I am glad you are able to find insight in my hub.Your thoughts are so much appreciated. The fact you are willing to seek understanding and clarity about something you have not experienced is wonderful. Thank you so much.

reeltaulk on November 12, 2009:

You have explained so much in a nutshell. Thankyou for the insight, I am beginning to understand so much. More people need to read your hub because not only is it enlightening but for those like myself who do not know or understand can begin to in a positive way, best wishes....ciao

Boo McCourt (author) from Washington MI on October 16, 2009:

Thank you very much. Your hub is very inspiring. I hope it helps others. I have a designed a treatment plan using vitamins, but have not actually tried it yet. I did a lot of research on it. Right now is the cost holding me back. This website http://www.orthomolecular.org/ is full of good information. Check it out if you haven't already.

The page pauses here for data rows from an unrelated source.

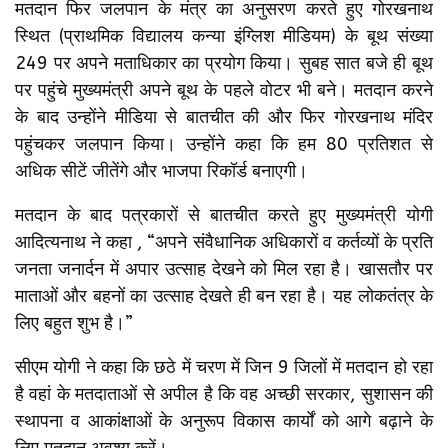
मतदान फिर जलपान के मंत्र का अनुसरण करते हुए गोरखनाथ
स्थित (प्राथमिक विद्यालय कन्या इंग्लिश मीडियम) के बूथ संख्या
249 पर अपने मताधिकार का प्रयोग किया। सुबह सात बजे ही बूथ
पर पहुंचे मुख्यमंत्री अपने बूथ के पहले वोटर भी बने। मतदान करने
के बाद उन्होंने मीडिया से बातचीत की और फिर गोरखनाथ मंदिर
पहुंचकर जलपान किया। उन्होंने कहा कि हम 80 प्रतिशत से
अधिक सीटें जीतेंगे और भाजपा रिकॉर्ड बनाएगी।
मतदान के बाद पत्रकारों से बातचीत करते हुए मुख्यमंत्री योगी
आदित्यनाथ ने कहा , “अपने संवैधानिक अधिकारों व कर्तव्यों के प्रति
जनता जनार्दन में अपार उत्साह देखने को मिल रहा है। खासतौर पर
माताओं और बहनों का उत्साह देखते ही बन रहा है। यह लोकतंत्र के
लिए बहुत शुभ है।”
सीएम योगी ने कहा कि छठे में चरण में जिन 9 जिलों में मतदान हो रहा
है वहां के मतदाताओं से अपील है कि वह अच्छी सरकार, सुशासन की
स्थापना व आकांक्षाओं के अनुरूप विकास कार्यों को आगे बढ़ाने के
लिए मतदान अवश्य करें।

Willow Mattox from Northern California on October 15, 2009:

Excellent hub. Keep writing. Check out my hub https://wehavekids.com/parenting/ODD-ADHD-Bipolar-... This is about my son and our vitamin "cure". I wonder if you have any experience with using vitamins along with your meds? It saved our life.

Boo McCourt (author) from Washington MI on October 12, 2009:

You are so right. Everybody has a different view of what productive is. Especially people who don't understand mental illness, they assume we have to work, act a certain way to be productive. I was never one for affirmations, and connecting with my inner child is just plain wacky.

I am so glad you stopped by. :)

PJ_Deneen on October 12, 2009:

Thank you for sharing your insights. It seems with the likes of Oprah and Dr. Phil there is an uphill battle in trying to convince people of the biological reality of mental illness. Not everything is cured by "contacting your inner child" or affirmations.

It's very true that we can lead productive lives, though it might be on different terms than what society thinks is normal.